Cette année, la CNIL a encore infligé des amendes record pour des failles de cybersécurité : 5 millions d’euros à France Travail et 42 millions d’euros à Free et Free Mobile pour manquements après des fuites massives de données.

Les rançons sont devenues monnaie courante et continuent de grimper

Si l’erreur humaine reste la cause la plus fréquente des interruptions de service, les attaques de phishing et de malwares sont souvent le point de départ des formes les plus graves d’interruptions de service non planifiées. En outre, l’ère des e-mails de phishing faciles à repérer est révolue. Grâce à l’IA, les attaquants élaborent des messages personnalisés extrêmement convaincants, capables de tromper les employés les plus vigilants et de paralyser les services numériques.

Ces attaques peuvent introduire des ransomwares qui vont bloquer les systèmes ou permettre à des cyberattaquants de saboter l’infrastructure. Au-delà de la faille initiale, l’interruption se prolonge souvent jusqu’à ce que l’organisation ait pu à nouveau sécuriser son réseau.

Aussi, au risque d’amende s’ajoutent les rançons versées aux cyberattaquants par les entreprises. Bien que les directeurs financiers recommandent généralement de ne pas payer de rançon, le nombre de rançons versées continue de grimper en flèche et pèse dans la balance des coûts financiers des entreprises. Elles sont ainsi passées de la huitième à la troisième place au classement des coûts directs les plus élevés en cas d’interruption de service.

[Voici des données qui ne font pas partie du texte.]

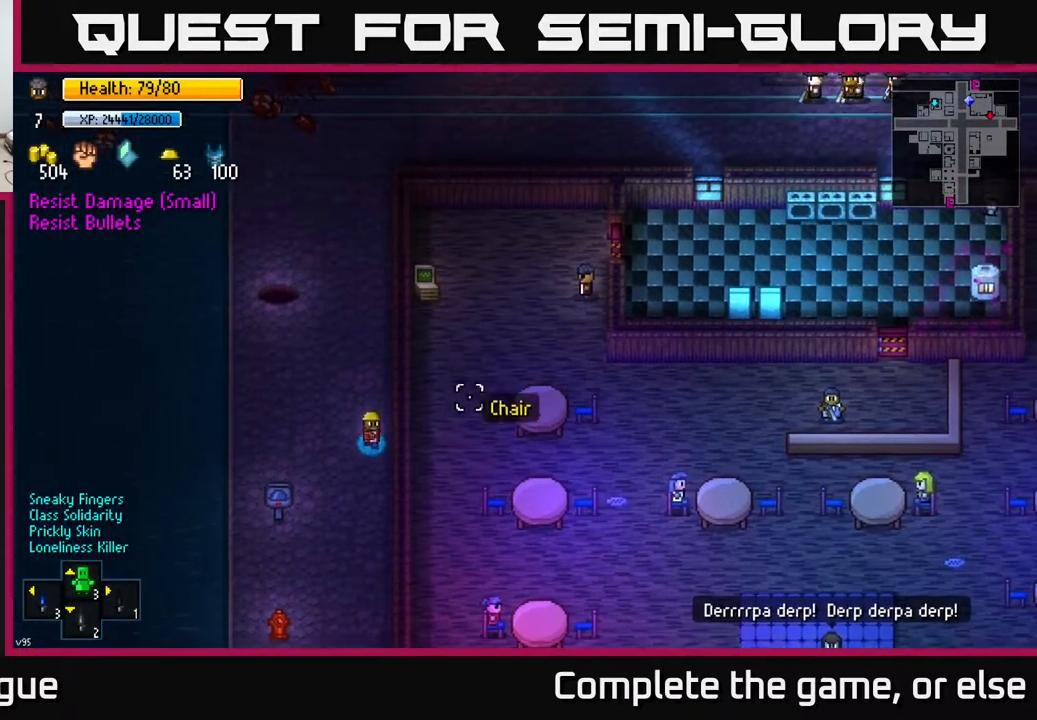
{"buttons": [], "left_stick": "down", "right_stick": "down-right", "events": [[367, "right_stick", "down-right"]]}
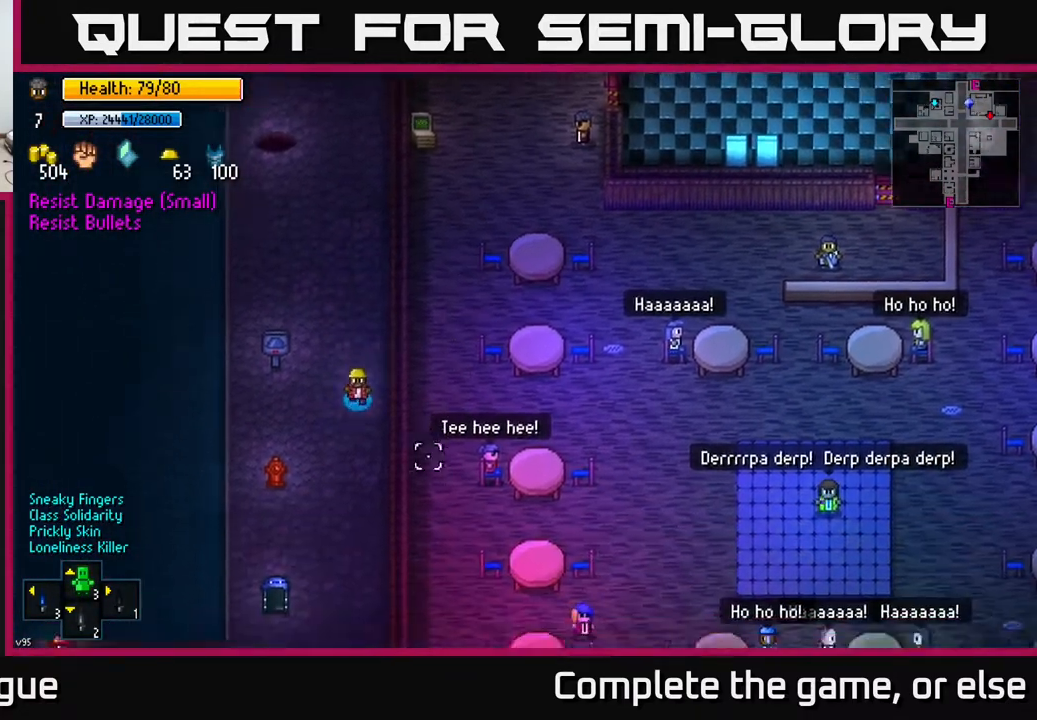
{"buttons": [], "left_stick": "down", "right_stick": "down-right", "events": [[233, "right_stick", "right"], [417, "right_stick", "down-right"]]}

La raison ? Les ransomwares ont évolué. Les attaques opportunistes et indiscriminées sont devenues des opérations sophistiquées de longue haleine. Les acteurs malveillants expérimentés mènent désormais des campagnes de reconnaissance pour identifier les systèmes les plus lucratifs et planifier leur attaque de façon à maximiser l’impact et l’effet de levier. Ils chiffrent ou volent également les données de sauvegarde pour rendre toute tentative de restauration difficile, voire impossible. Ce tournant stratégique repose sur une meilleure maîtrise des enjeux financiers. Les acteurs malveillants calculent désormais le montant des rançons en fonction du coût de l’indisponibilité des systèmes pour la victime. Une demande de plusieurs millions de dollars devient alors raisonnable face au coût d’une perturbation prolongée. D’autant qu’en dépit de la hausse des coûts liés aux temps d’arrêt et à la dégradation des services, les entreprises du Global 2000 ont encore du mal à libérer des budgets pour redorer leur image à la suite d’un incident…

Chaque nouvel incident rappelle avec brutalité la fragilité de l’infrastructure numérique. Pour les entreprises, cela devrait être un signal d’alarme pour minimiser les pertes financières exorbitantes. Pour y parvenir, le rétablissement après un incident ne suffit plus : il devient impératif de mettre en place une base préventive et solide de résilience numérique. Les entreprises les plus résilientes ne sont pas celles qui possèdent le plus d’outils, ni celles qui sont à la pointe de l’IA. Ce sont celles qui coordonnent la technologie en fonction de leurs objectifs métiers, qui donnent à leurs employés le contexte nécessaire et qui conçoivent des systèmes qui, sous la pression, plient mais ne rompent pas.